Изменить размер шрифта - +
Кругом была северная, русская природа, которую он любил наравне с Италией: там, где кончался запущенный сад, пробегала в плоских берегах прозрачная речка, стоял березовый лесок над болотцем, вдали сквозила деревенская колоколенка.

Сюда был привезен старый беккеровский рояль, совершенно расстроенный, но который Чайковский не позволял настраивать, боясь, что его испортят. Были куплены старинные английские часы (оказавшиеся, впрочем, испорченными) и другие ненужные, но уютные вещи. Алеша устраивал жилье, вешал занавески, ставил на полки книги, развешивал в кабинете фотографии. Петр Ильич радовался “своим скатертям”, “своему повару”, “своей дворняшке”, и одну из комнат велел отвести для Боба – если он вдруг, когда-нибудь, захочет приехать к нему гостить.

Сюда переехал Чайковский в феврале 1885 года. До станции железной дороги было две версты, поезд шел до Москвы полтора часа.

В Москву ездить приходилось часто – он теперь был одним из директоров Музыкального общества, он только что протащил Танеева в директора консерватории, он держал корректуру “Манфреда” и готовил для Большого театра “Чародейку”. Там, в Москве, выступал Антон Григорьевич со своими “историческими концертами”, создавая эпоху в музыкальной жизни города.

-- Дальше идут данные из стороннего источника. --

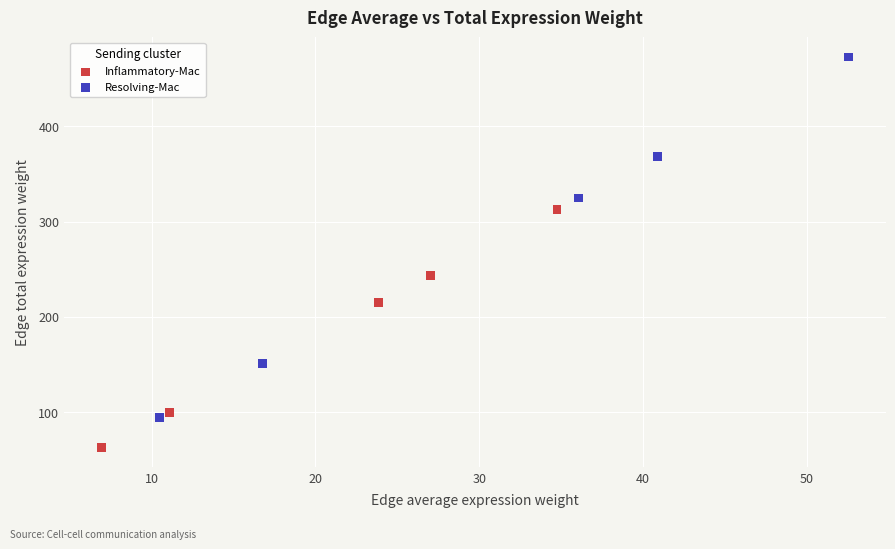

Which series reaches the maximum Y coordinate?

Resolving-Mac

Антон Григорьевич был все так же изумителен, все так же потрясал сердца – когда память ему изменяла, он импровизировал, иногда сам себе подпевая. Публика безумствовала.

Возвращаясь “домой”, Чайковский находил то равновесие внешне благоустроенной жизни, которого у него никогда не было: Алеше ничего не надо было объяснять, он все понимал, все угадывал. За это можно было смотреть сквозь пальцы на громадные его счета, которые приходилось Чайковскому оплачивать раз в неделю. Раннее вставание, курение в постели, чай в столовой, а потом – второй чай – у себя в кабинете, за письменным столом – все это стало прочной привычкой. Он писал “Чародейку”. Ежедневно на почту у него уходило с десяток писем. Двухчасовая прогулка после обеда суеверно считалась им необходимостью, гулял он, даже если у него кто-нибудь гостил, всегда один, и после, возвратившись, некоторое время один перебирал клавиши – мысли, пришедшие ему в поле, на дороге. Полный этих мыслей, возбуждения, тоски, он шел в Клин, к школе, в тот час, когда деревенские мальчики бежали домой с тетрадками и книжками. Его считали за доброго барина – он раздавал им конфеты и медяки, – и это успокаивало его, и тайно радовало, – особенно когда встречался ему Егорушка (а в дневнике, вечером, он опять просил Бога простить его). Дома ждали его газеты, журналы, приезжий московский гость или несколько (что бывало часто), игра в четыре руки; одинокими вечерами – пасьянс.

Он видел, что в жизни его появился лад, который может не измениться до самой смерти, что это – порог старости, что он сам, по своей воле, ввел кочевую жизнь свою в русло, где, однако, не изменилась по существу ни его мука, ни его неутолимая одинокая жажда, но где приостановилась текучая, беспокойная тревога.

Надежда Филаретовна написала ему, что радуется тому, чему радуется он. Она счастлива, что он обрел “тихую пристань”. Но в глубине своего сердца она поняла в тот год, что вне ее, без нее Чайковский устроил свою жизнь. И что это уже навсегда.

 

XVII

У Чайковского было детище, к которому он, в течение более десяти лет, не мог изжить ни любви, ни волнения, – это была опера “Кузнец Вакула”. С ней нужно было что-то сделать, исправить ее, написать заново, очистить ее от грубейших ошибок, от слишком острых музыкальных пряностей, оркестровых эффектов, сложности гармонии. Ее нужно было упростить, выкинув кое-какие тяжелые, чувственные детали, пересмотреть либретто, когда-то так неловко и неумело сочиненное Полонским. И название хотелось найти новое, не такое неповоротливое – чтобы не напоминало оно оперы Соловьева и Шуровского, написанные на ту же гоголевскую “Ночь под Рождество”.